ADARA HASKINS is a bubbly nine-year-old. She’s talkative, outgoing and caring towards others. You would never guess that when she was three years old, she had T-cell acute lymphoblastic leukemia (ALL).
The diagnosis came just a few days after Christmas. She started chemotherapy immediately, spending more than 70 nights at the Children's Hospital in London. She turned four while in isolation in the oncology ward.
"For the first nine months, the chemotherapy treatments were intense even though she was in remission after just 10 days," says Adara's mother, Jennifer, from her home in Corunna, Ontario.
"Because she had an aggressive form of cancer, they continued with the chemotherapy to cut down on her chances of a recurrence."
Acute lymphoblastic leukemia is the most common form of childhood cancer and accounts for nearly 20 per cent of diagnoses in Canada. Research has led to remarkable progress against cancers that affect children. Today, 82 per cent of children diagnosed with cancer will survive.
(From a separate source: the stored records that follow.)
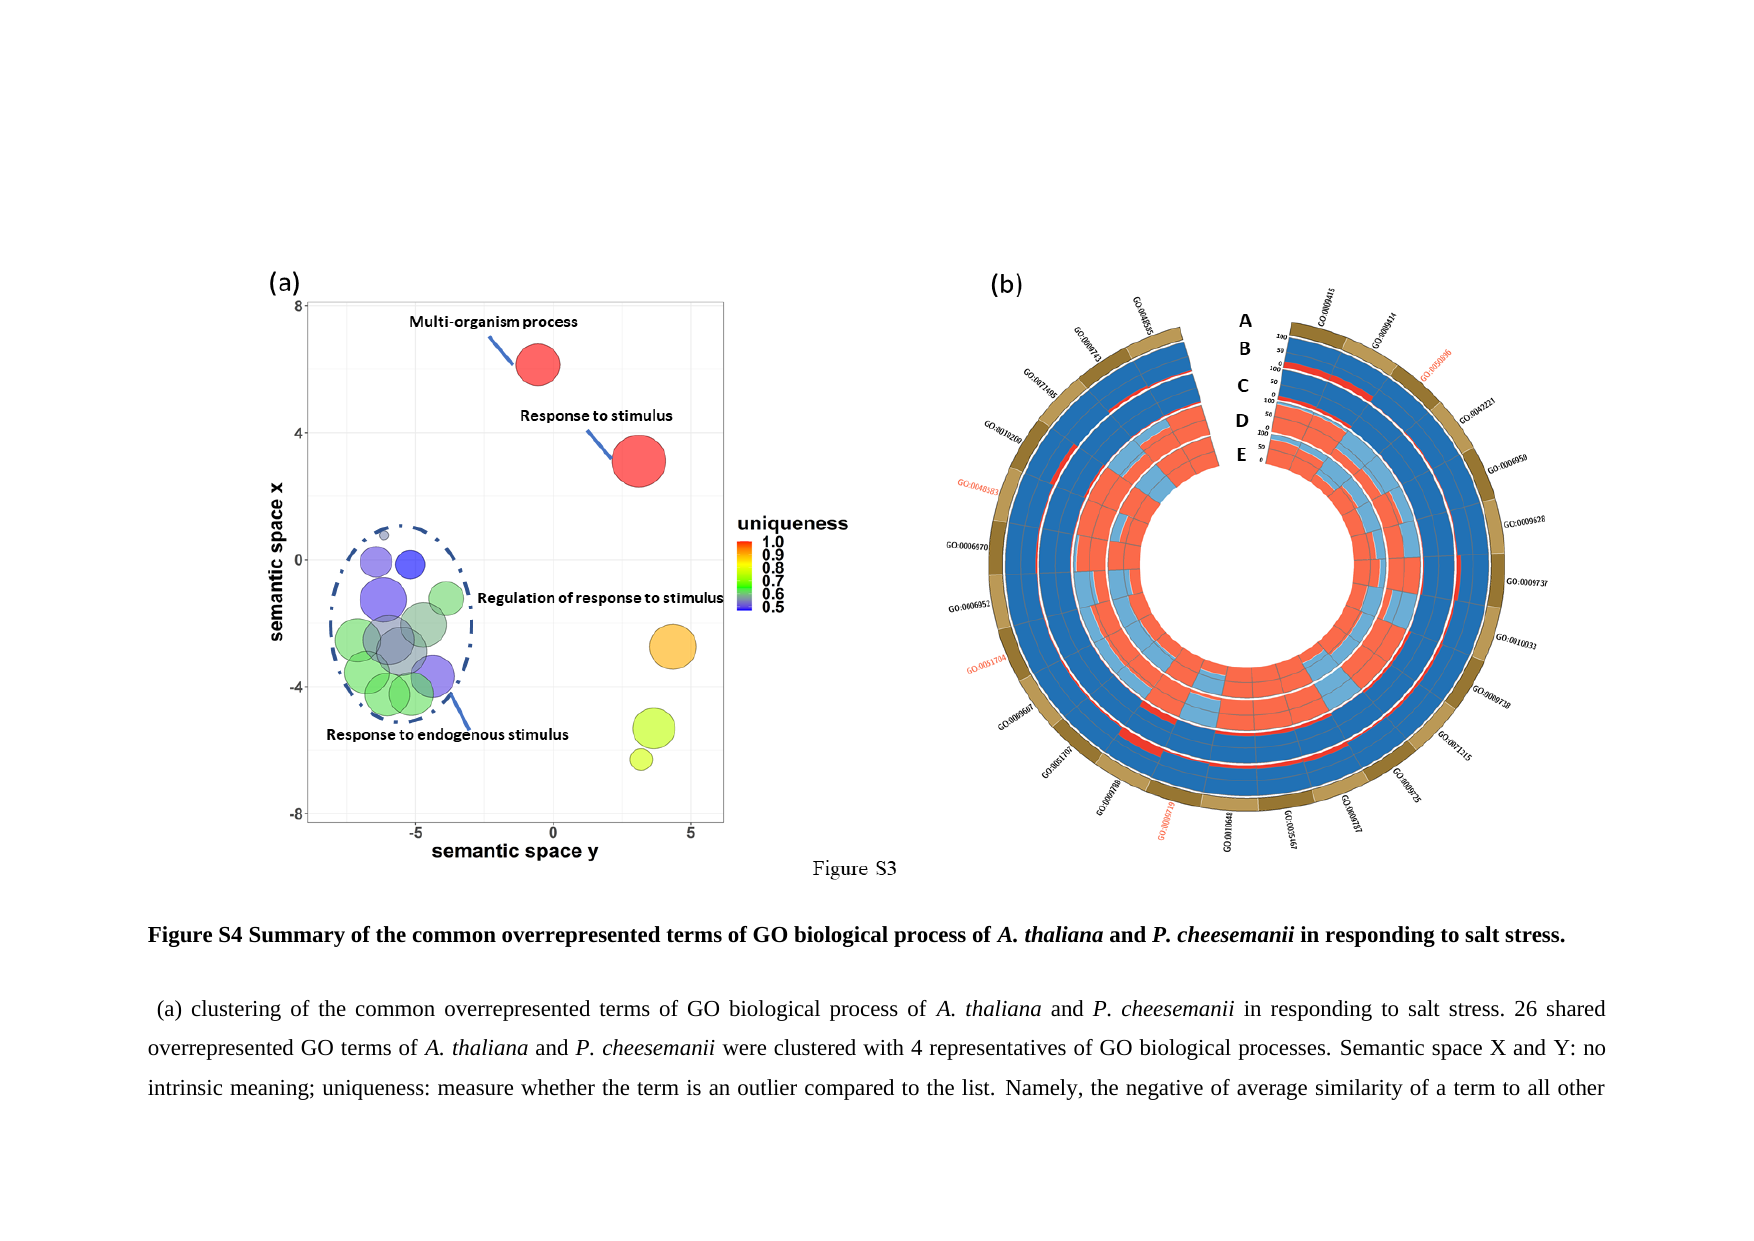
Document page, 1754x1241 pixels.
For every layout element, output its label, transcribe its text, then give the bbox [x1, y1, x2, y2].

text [148, 995, 1606, 1100]
text Figure S4 Summary of the common overrepresented terms of GO biological process of A. thaliana and P. cheesemanii in responding to salt stress. [148, 921, 1606, 948]
picture [189, 236, 1565, 893]
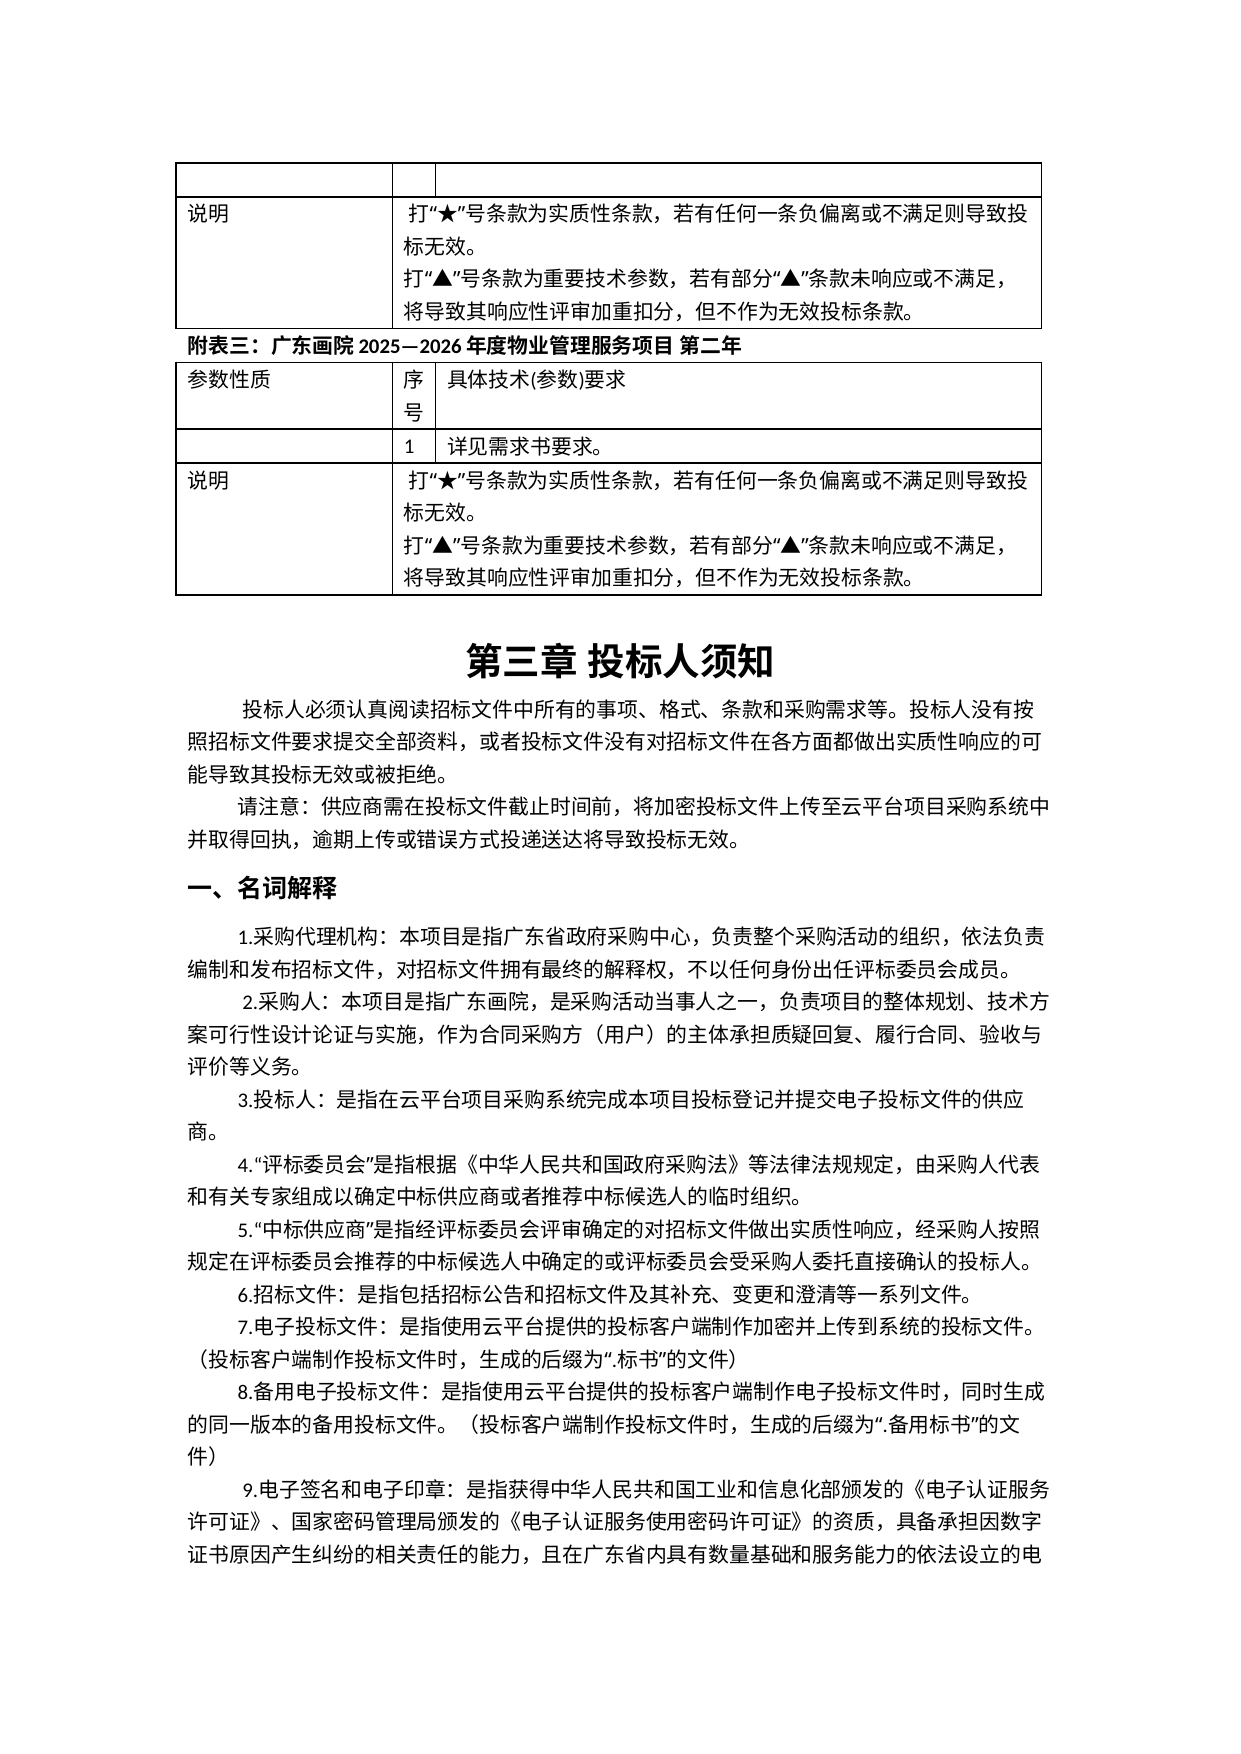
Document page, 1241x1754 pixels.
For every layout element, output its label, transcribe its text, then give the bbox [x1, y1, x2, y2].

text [187, 1473, 1053, 1570]
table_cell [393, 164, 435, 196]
text 第三章 投标人须知 [187, 628, 1053, 693]
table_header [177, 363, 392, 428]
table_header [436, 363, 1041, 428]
text 请注意：供应商需在投标文件截止时间前，将加密投标文件上传至云平台项目采购系统中并取得回执，逾期上传或错误方式投递送达将导致投标无效。 [187, 790, 1053, 855]
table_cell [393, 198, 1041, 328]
text 5.“中标供应商”是指经评标委员会评审确定的对招标文件做出实质性响应，经采购人按照规定在评标委员会推荐的中标候选人中确定的或评标委员会受采购人委托直接确认的投标人。 [187, 1213, 1053, 1278]
text 2.采购人：本项目是指广东画院，是采购活动当事人之一，负责项目的整体规划、技术方案可行性设计论证与实施，作为合同采购方（用户）的主体承担质疑回复、履行合同、验收与评价等义务。 [187, 985, 1053, 1083]
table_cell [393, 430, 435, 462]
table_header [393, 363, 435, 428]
text 一、名词解释 [187, 855, 1053, 920]
text 6.招标文件：是指包括招标公告和招标文件及其补充、变更和澄清等一系列文件。 [187, 1278, 1053, 1310]
text 投标人必须认真阅读招标文件中所有的事项、格式、条款和采购需求等。投标人没有按照招标文件要求提交全部资料，或者投标文件没有对招标文件在各方面都做出实质性响应的可能导致其投标无效或被拒绝。 [187, 693, 1053, 790]
text 7.电子投标文件：是指使用云平台提供的投标客户端制作加密并上传到系统的投标文件。（投标客户端制作投标文件时，生成的后缀为“.标书”的文件） [187, 1310, 1053, 1375]
text 4.“评标委员会”是指根据《中华人民共和国政府采购法》等法律法规规定，由采购人代表和有关专家组成以确定中标供应商或者推荐中标候选人的临时组织。 [187, 1148, 1053, 1213]
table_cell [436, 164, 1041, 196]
text 8.备用电子投标文件：是指使用云平台提供的投标客户端制作电子投标文件时，同时生成的同一版本的备用投标文件。（投标客户端制作投标文件时，生成的后缀为“.备用标书”的文件） [187, 1375, 1053, 1473]
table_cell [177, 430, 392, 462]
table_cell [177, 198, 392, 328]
text 1.采购代理机构：本项目是指广东省政府采购中心，负责整个采购活动的组织，依法负责编制和发布招标文件，对招标文件拥有最终的解释权，不以任何身份出任评标委员会成员。 [187, 920, 1053, 985]
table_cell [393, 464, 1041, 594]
text 附表三：广东画院2025—2026年度物业管理服务项目 第二年 [187, 329, 1053, 362]
text 3.投标人：是指在云平台项目采购系统完成本项目投标登记并提交电子投标文件的供应商。 [187, 1083, 1053, 1148]
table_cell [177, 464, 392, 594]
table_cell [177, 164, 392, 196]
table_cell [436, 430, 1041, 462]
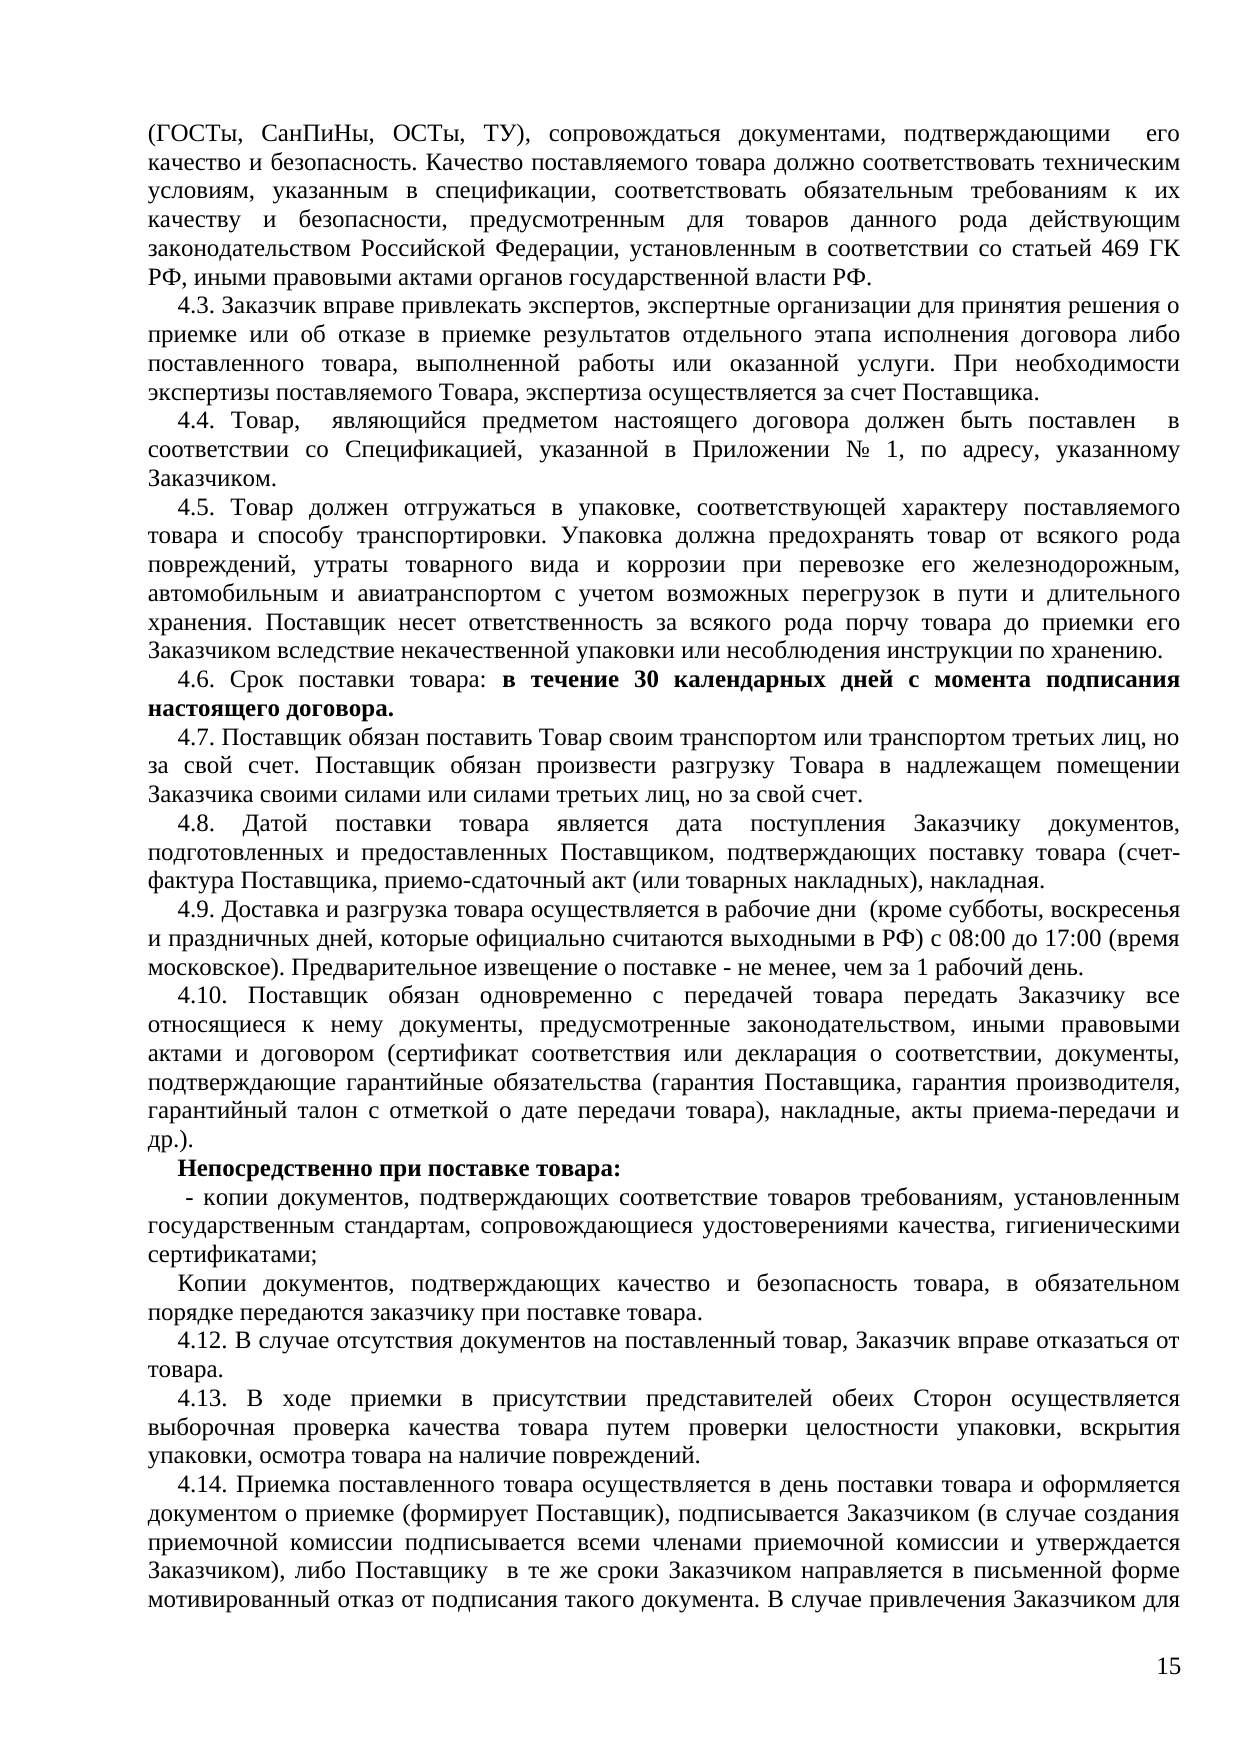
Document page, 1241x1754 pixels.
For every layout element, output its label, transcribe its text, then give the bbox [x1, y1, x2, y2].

text 4.7. Поставщик обязан поставить Товар своим транспортом или транспортом третьих лиц, но за свой счет. Поставщик обязан произвести разгрузку Товара в надлежащем помещении Заказчика своими силами или силами третьих лиц, но за свой счет. [148, 722, 1181, 808]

Jennifer is grateful for research advancements because, for Adara, it meant improved and more targeted treatments.
"Children with T-cell ALL who came before Adara were treated with both radiation and chemotherapy," she explains. "But when she started treatment, research had found that both weren't always needed. So she didn't need to go through radiation too."
"It took a team of amazing doctors, nurses and childcare workers and the support of my family and friends to get me better," adds Adara.